La loi de 2017, voulue par l’ancien Premier ministre socialiste Bernard Cazeneuve et votée par la majorité qui soutenait François Hollande, en modifiant l’appréciation de la légitime défense, a renforcé le permis de tuer dont disposent les policiers. Après bien d’autres, cette loi était destinée à donner des gages aux syndicats de policiers les plus réactionnaires après une agression contre des policiers à Viry-Châtillon. Pour autant, de la mort de Malik Oussekine à Paris en 1986 à celle de Zyed et Bouna à Clichy-sous-Bois en 2005, la police n’a pas attendu cette loi, ni pour tuer ni pour étaler son racisme.

Si une fraction de la police est en effet raciste et gangrenée par les idées de Zemmour, Le Pen et de l’extrême droite – ce que subissent au quotidien les jeunes des quartiers populaires –, la cause première des violences policières n’est pas le racisme des policiers. C’est la nécessité de contraindre les pauvres à accepter leur condition et à rester dans leurs ghettos sans se révolter. La violence d’État est clairement dirigée contre les milieux populaires, contre les habitants des quartiers pauvres, contre les travailleurs, surtout lorsqu’ils luttent, forment des piquets de grève ou occupent leur entreprise. La violence de la police est d’abord celle d’une société de classes de plus en plus dure et d’un système d’exploitation qu’il faut renverser. Prétendre mieux former la police ou « revoir ses techniques d’interventions », c’est faire l’impasse sur son rôle fondamental.

Au contraire, la faiblesse politique du gouvernement et la dégradation générale de la société poussent le pouvoir à laisser les mains libres à sa police. Ainsi, le directeur général de la police a-t-il déclaré, face à la mobilisation des policiers s’opposant à la détention provisoire de leur collègue qui a laissé Hedi pour mort à Marseille : « Cela m’empêche de dormir, avant un procès, un policier n’a pas sa place en prison », encourageant la rébellion policière et son extension à d’autres villes du pays. En mai 2021, les trois quarts des dirigeants politiques, de Le Pen et Zemmour à Fabien Roussel et Olivier Faure en passant par le ministre de l’Intérieur en exercice, Darmanin, avaient apporté leur soutien à une manifestation de syndicats de police, devant l’Assemblée nationale, qui réclamaient un durcissement des lois et une plus grande sévérité de la justice.
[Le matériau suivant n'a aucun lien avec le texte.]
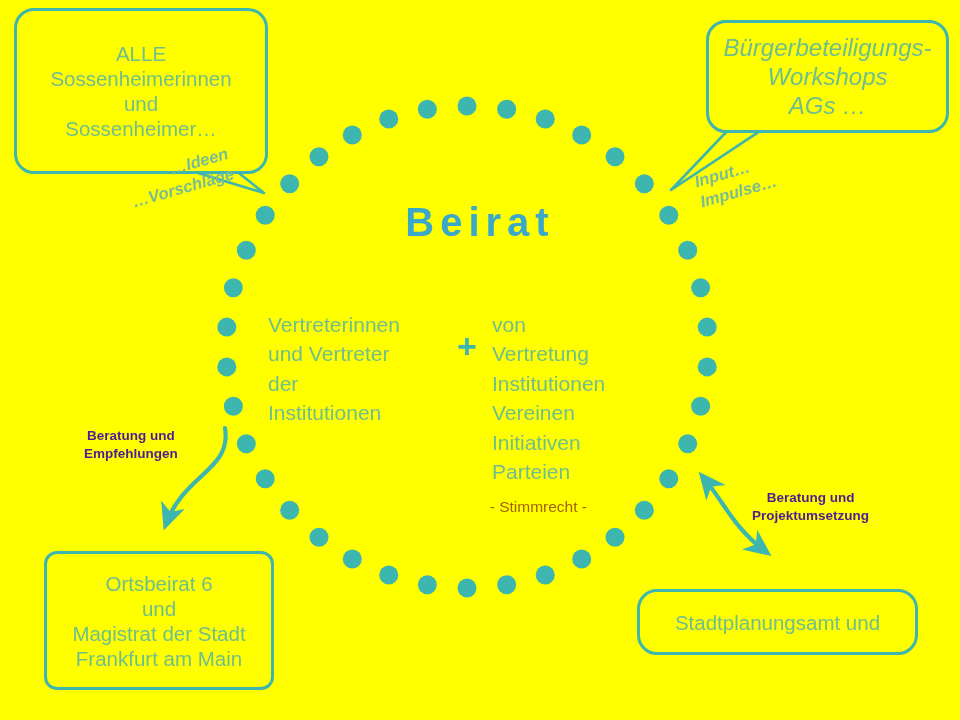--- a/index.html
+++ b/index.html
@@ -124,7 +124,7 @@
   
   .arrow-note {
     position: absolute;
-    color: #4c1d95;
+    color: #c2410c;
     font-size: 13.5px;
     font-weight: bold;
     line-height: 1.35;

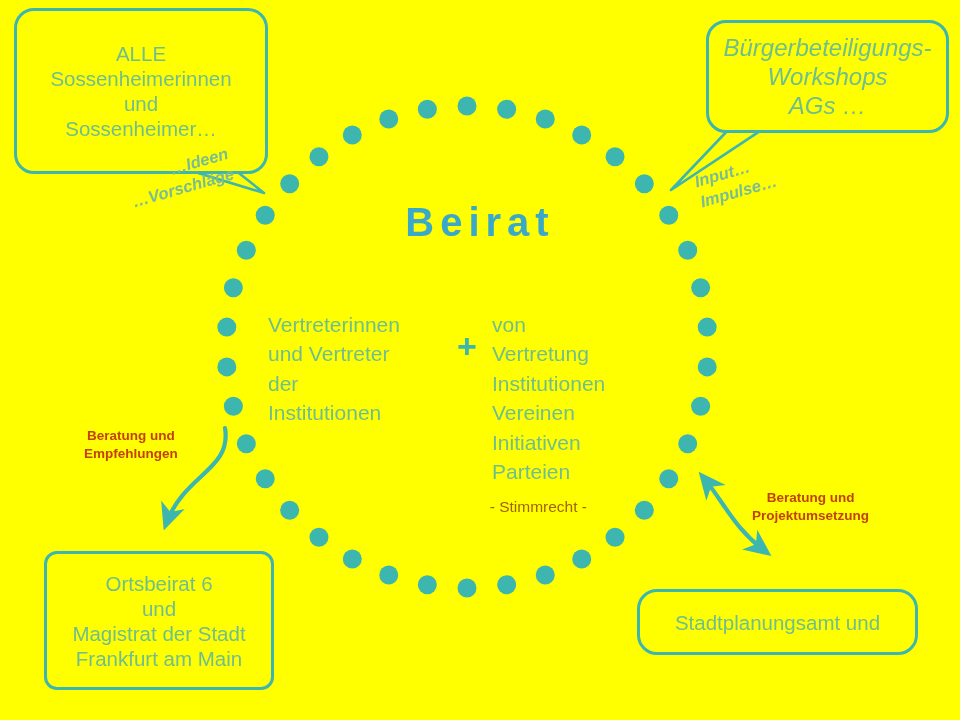--- a/index.html
+++ b/index.html
@@ -93,9 +93,9 @@
   #stimmrecht {
     position: absolute;
     left: 347px; top: 498px; width: 240px;
-    text-align: right;
+    text-align: left;
     font-size: 15.5px;
-    color: #a16207;
+    color: #15803d;
   }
Quant à réclamer « le désarmement de la police » comme le fait le NPA, c’est proprement ridicule. Car qui la désarmera ? Darmanin ? Macron ? C’est-à-dire ceux-là mêmes qui ne cessent de donner des gages aux policiers les plus réactionnaires et qui s’appuient sur l’appareil d’État bourgeois… Les seuls qui pourront un jour désarmer la police, ce sont les travailleurs quand ils seront eux-mêmes en armes et qu’ils se donneront les moyens de détruire l’appareil d’État de la bourgeoisie. Et ils trouveront alors en travers de leur route tous les politiciens réformistes qui appellent aujourd’hui à manifester pour une réforme de la police et réclament une bonne justice « républicaine ». Il faut se rappeler comment Maurice Thorez, secrétaire général du PCF, aida de Gaulle et la bourgeoisie française, en 1944, à reconstruire son appareil d’État, c’est-à-dire son appareil de répression, en revendiquant « une seule police, une seule armée » pour dissoudre au plus vite les groupes armés issus des maquis et de la Résistance et redorer le blason de la police vichyste. Cette police dite « républicaine » fut envoyée en 1947-1948 contre les mineurs en grève par le socialiste Jules Moch. Moins de quinze ans plus tard, elle torturait dans les commissariats français les Algériens soupçonnés de soutenir le FLN, et en tua plusieurs centaines lors de la tragique « nuit noire » du 17 octobre 1961.

La police ne peut être autre chose qu’une bande d’hommes en armes destinée à défendre l’ordre social par tous les moyens, y compris les plus brutaux. Maintenir un ordre social injuste est un sale boulot qui ne peut être fait que salement. La seule voie de sortie est de militer pour renverser cet ordre social.